If you’re reading this from a feed you’ll likely not know what this blog looks like?
Or care.
It doesn’t matter, most ‘information’ sites/blogs look and behave in the same way. They all have a sort of template, one that’s built on functionality and enables ease of access. Neither of which actually need much polished (graphic) design. Slick ‘over design’ can act as a barrier; you could argue that online there’s a perception that the less designed the delivery of the information, the more real and trust worthy the material.
Take a look at the top 10 Alexa rated sites on the internet today (in order):
Yahoo, Google, YouTube, Windows Live, MSN, MySpace, Wiki, Facebook, Blogger and Yahoo JP.
You’ll notice a bit of a trend; none of them are beautifully (graphically) designed. Because they don’t need to be. People use these sites because of what they do and how they do it, not because of how they look. And as we progress down the path of a social web, the less relevant how stuff looks will be.
If brands want to be a part of the social internet, which undoubtedly they will, then they are gonna have to start behaving more like the locals. They are going to have to rely less on their traditional values. As more people crate their own internet, production values naturally become less important, because the majority of the new people are not experts and don’t care about traditional crafts.
‘In 1998 Sergey Brin created a computerized version of the Google letters using the free graphics program GIMP after teaching himself how to use it.’ Wikipedia,
It’s already happening. It’s not just graphic design, filmed communication and language are shifting. People are less bothered about the quality of execution and more about the quality of the idea or content.
Cheap DV, mobile phone video, ‘virals’ and UGC have all played their part in eroding the slick finish that had become the film industry standard. Of course, the fall of the record industry has also had a huge effect; the low cost music video has introduced a whole generation to ‘low budget cool’.
How we write is also changing, because less people have, or care about, the ‘traditional craft skills’. Everyone can do it, everyone else can look at it - so the collective median shifts. Like film and language before it, big traditional craft design will become increasingly threatened, and brands will have change if they are to to be accepted and believed.
The mass proliferation of the internet is predicated on enabling the ‘users’ to take control.
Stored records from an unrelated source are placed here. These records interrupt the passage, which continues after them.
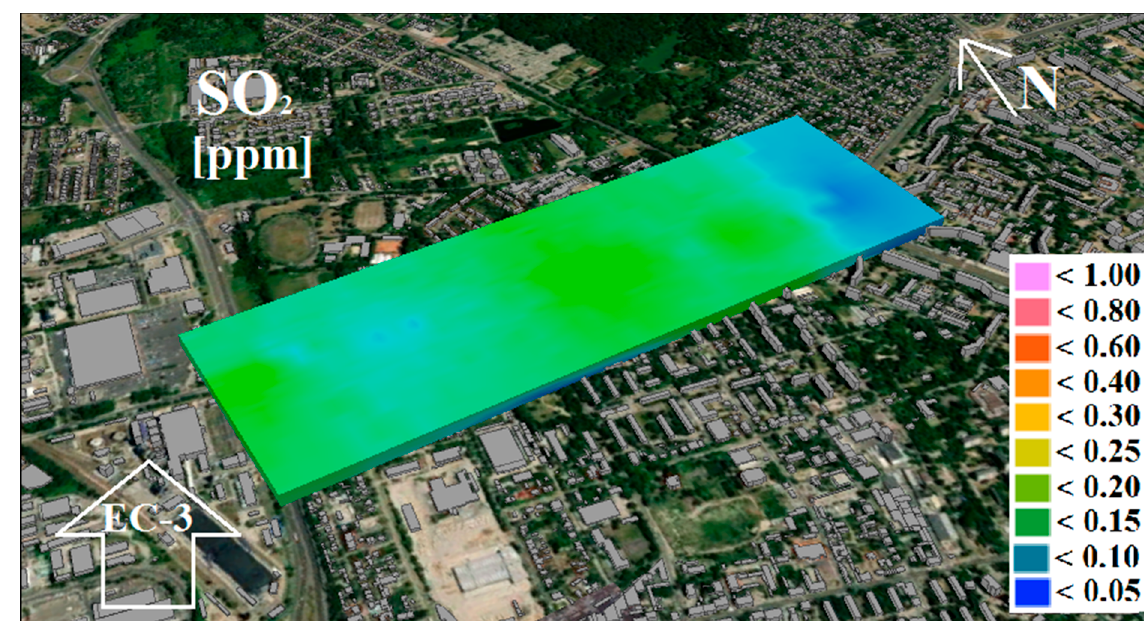
Figure 13. Spatial distribution of PM 10 concentration for a selected location in the vicinity of EC-3.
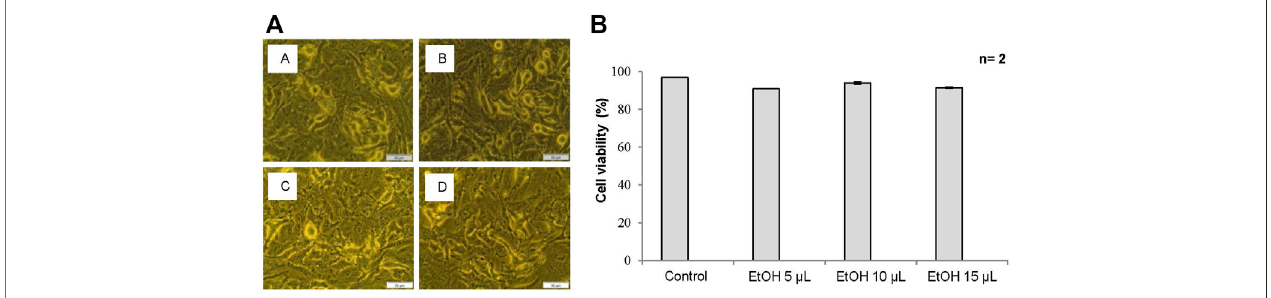
FIGURE 1 | (A) Cell morphology of A549 cells after exposure to different doses of 61% ethanol (EtOH) under an inverted light microscope (x200 Magni fi cation). Figure1A Untreated control, (B) 5 µlEtOH, (C) 10 µlEtOH, and (D) 15 µlEtOH. Scalebar 50 µm. (B) Thepercentage (%)ofviablecellsusingtrypanblue assayinA549 cells treated with 61% EtOH. Data is represented as the mean standard error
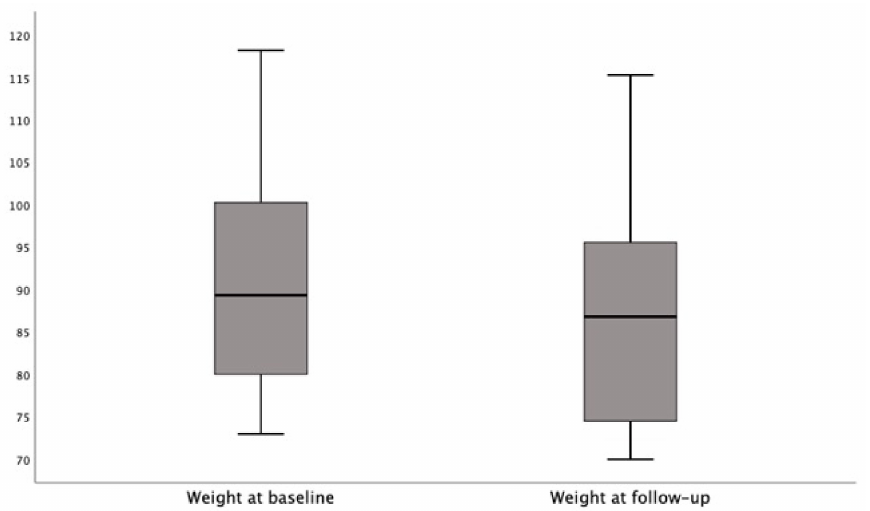
Figure 2. The follow-up weight medians were significantly lower than the baseline medians in participants on FEHC diet.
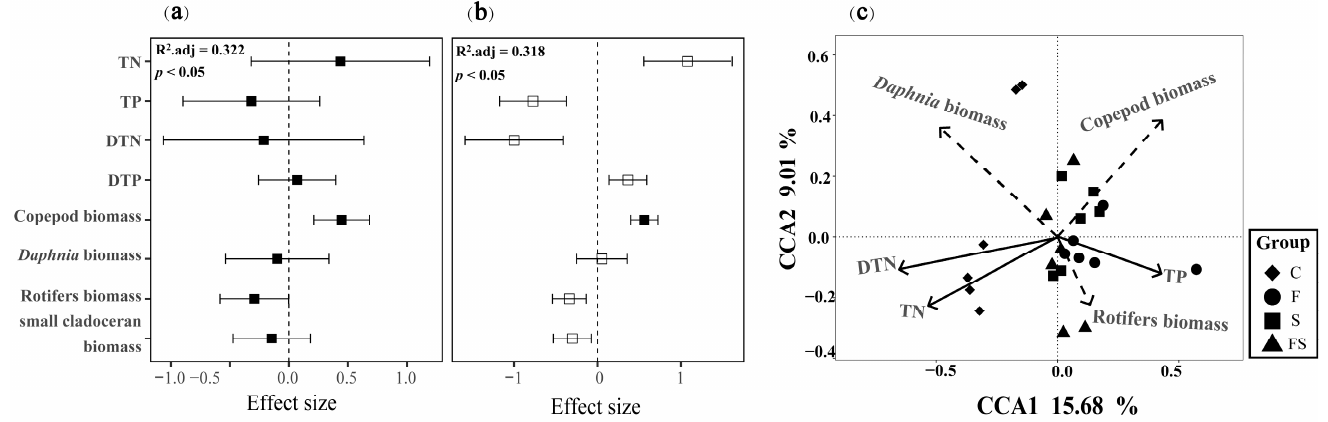
Figure 5. The outcome of a multiple linear regression in terms of the effects of predictor variables on the number of ASVs ( a ) and phylogenetic index diversity ( b ) (black solid lines indicate the mean ± SE, p < 0.05). Redundancy analysis of environmental indicators and biological factors in water bodies and changes in the composition of phytoplankton communities in the treatments ( c ) (solid black arrows indicate environmental indicators and dotted black arrows indicate biological factors. Shapes represent treatments).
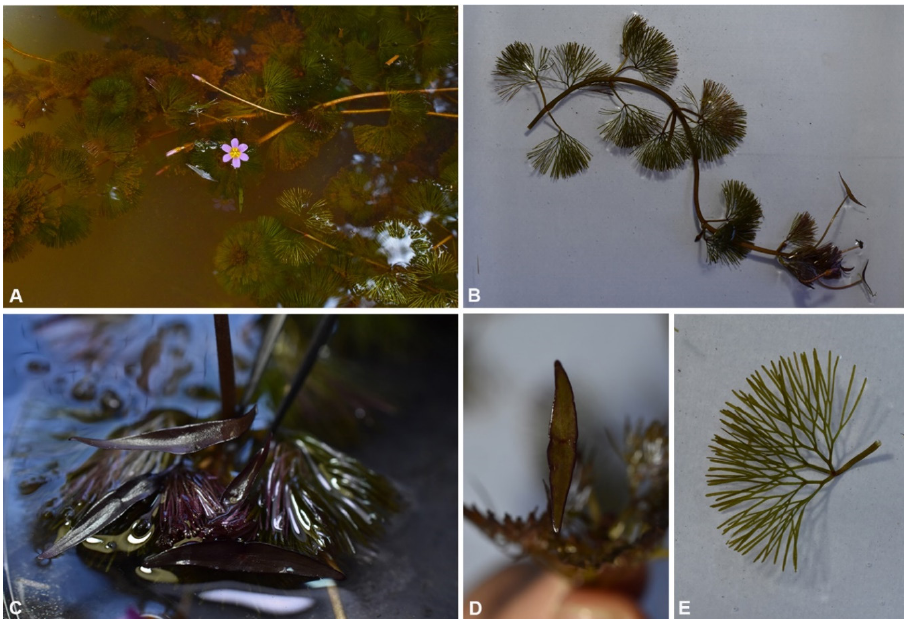
Figure 1: Vegetative habit of Cabomba furcata . A. Submerged plant floating just below the water surface, note the submerged filiform leaves and the floating leaves peltate together with the flower; B. Plant mounted in water, note the submerged filiform leaves in whorls of three; Peltate floating leaves towards the apex where the apical internodes are very short; C. and D. Peltate floating leaves, and E. Submerged filiform leaves.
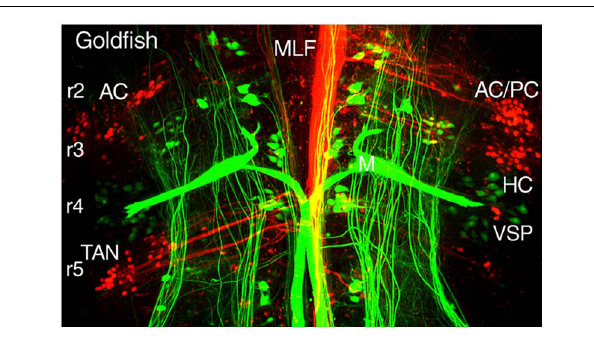
FIGURE 5 | Segmental organizations of vestibuloocular, vestibulospinal, and reticulospinal neurons in a young adult goldfish. A confocal image stack illustrates arrangements of canal-specific oculomotor/trochlear (red) in r2 (AC, PC), r3 (HC), r5 (TAN), and spinal cord-projecting neurons (green) in r4-5 adjacent to the large Mauthner cells in r4. Adapted from Suwa etal. (1996). FIGURE 6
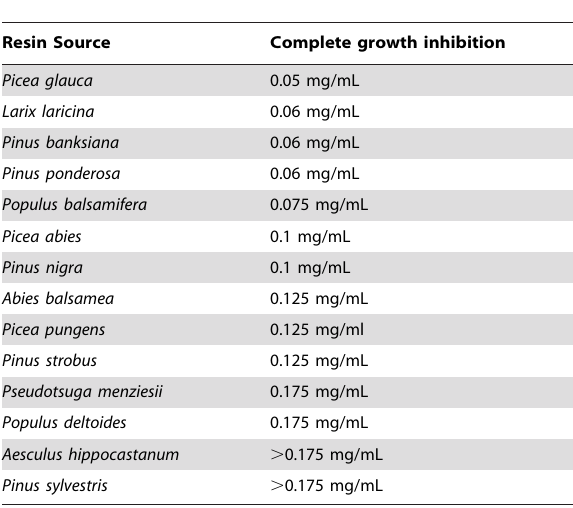
Table 1. Inhibition of pathogen growth by local resins.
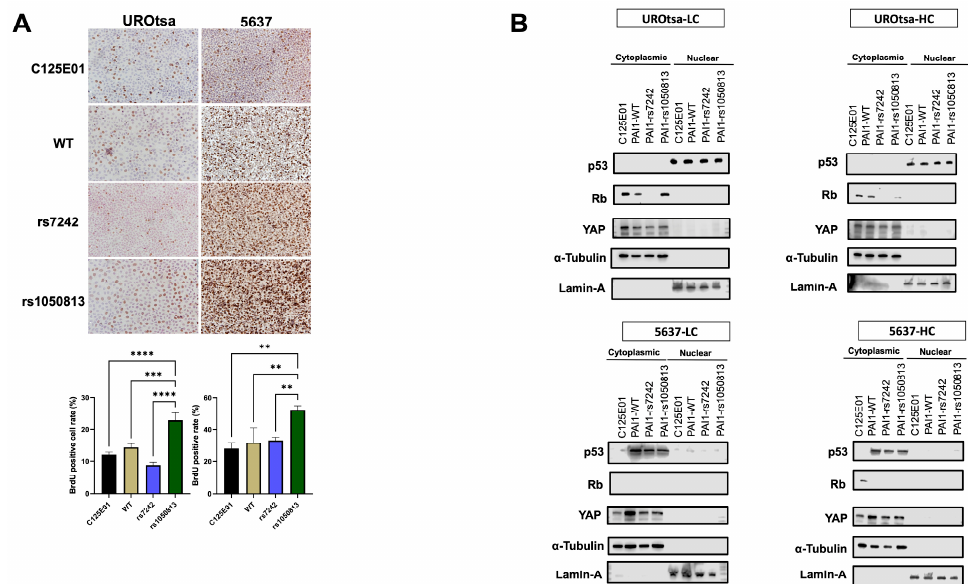
Figure 4. PAI1 rs1050813 aborts cell–cell contact inhibition. ( A ) Evaluation of cell proliferation in high-cell density/confluency condition by ICC for BrdU. ( B ) Protein levels of p53, Rb, and YAP in subcellular fractions. Bars represent SE. ** p < 0.01; *** p < 0.001, **** p < 0. 0001.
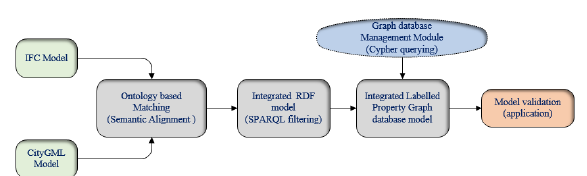
Figure 1. BIM-GIS semantic integrated model conceptual design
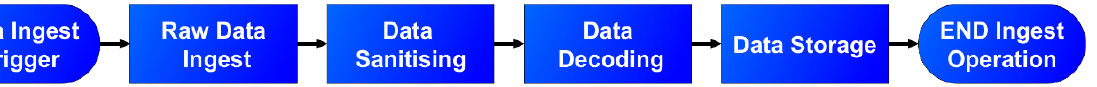
Figure 3. High-level flow diagram representing the behavior of the data integration and manage- ment system.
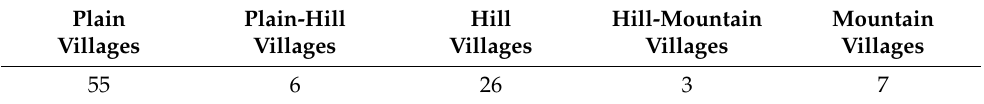
Table 1. Number of villages in the study and distribution by relief. Plain Plain-Hill Villages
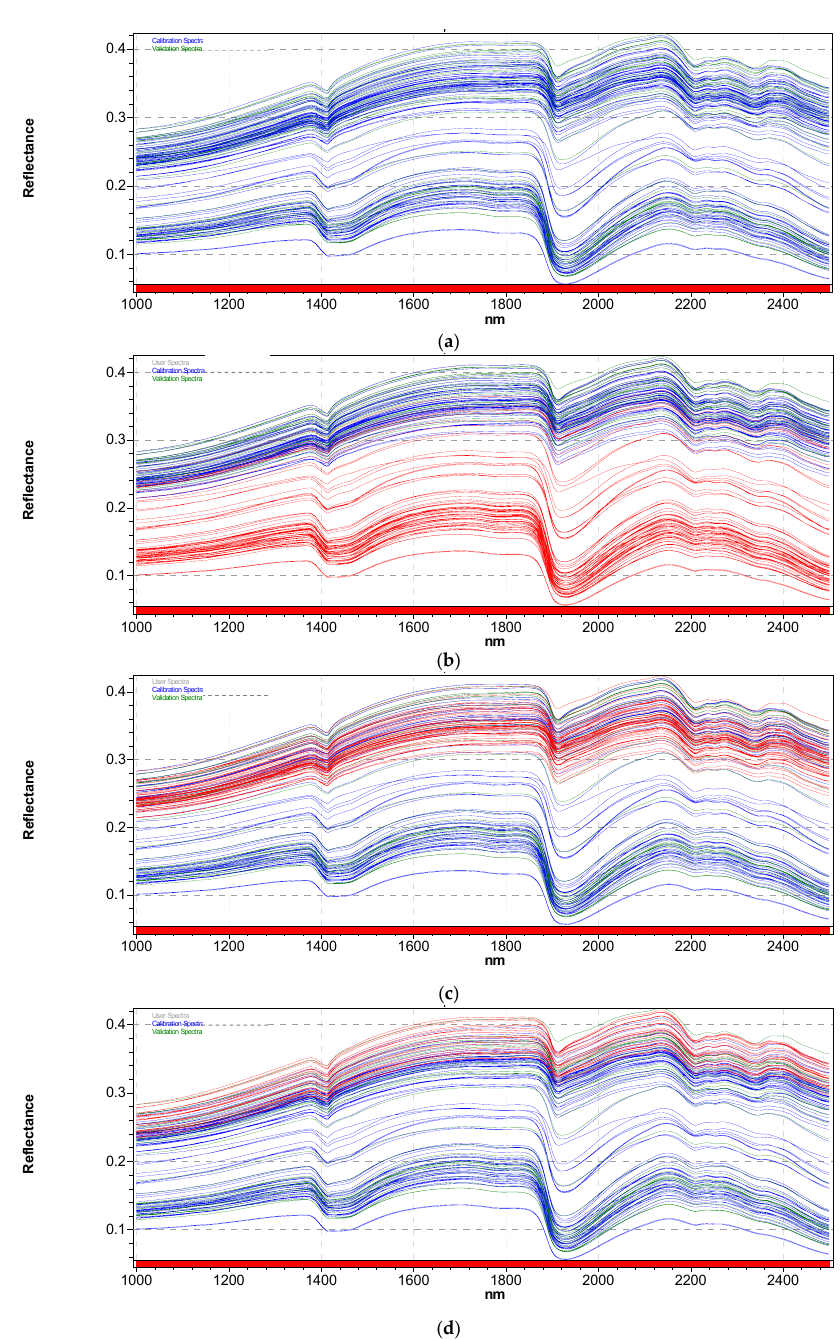
Figure 2. NIR absorbance spectra of ( a ) all soils sample sets; ( b ) the wet sample (WS) set highlighted in red; ( c ) the dried sample (DS) set highlighted in red; ( d ) the ground and sieved sample (GSS) set highlighted in red.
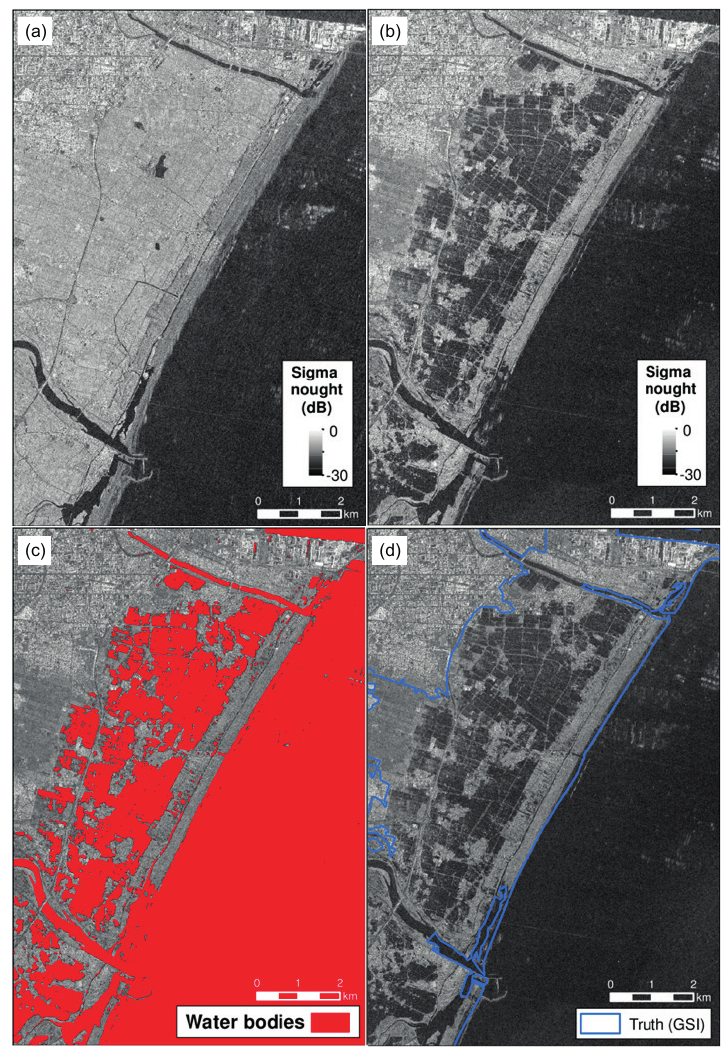
Figure 5. Tsunami Inundation Area extraction from SAR images. Case of the 2011 Tohoku tsunami [64]. ( a ) Pre-event TerraSAR-X image (20 October 2010). ( b ) Post-event TerraSAR-X image (12 March 2011). ( c ) Water bodies detected by applying threshold values. ( d ) The actual inundation line published by the Geospatial Information Authority of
This inherently leads to an ever-changing landscape with less reliance on single organisation ownership (you need look no further that to what’s happening in social media for the evidence of that), so there’ll logically be less importance placed on expensive high production values.
I am not saying that (graphic) design is dead, nor am I saying that it’s not important. I am merely making the observation that, like most of the stuff in our ever more pixelised world, it’s value is changing.
Comments
2 Responses to “Design For Life?”
Leave a Reply

“…here design can act as a barrier, because online the general perception is that the less designed the delivery of the information, the more real and trust worthy the material.”
I don’t belive that for a second. It’s a cop out for one and second it’s falsely attributing perception of worth to a perception of degree of ‘design-ness’. That’s convenient but not correct.
Design isn’t about aesthetics any more than Music is about Rock and Roll… Design takes many forms and to say that something designed can defeat it’s purpose is to miss the point. Great design can be subtle. It can fool you into thinking it’s not there at all.
agree.
I am talking about rich slick traditional design, i guess that wasn’t clear. have amended thank you.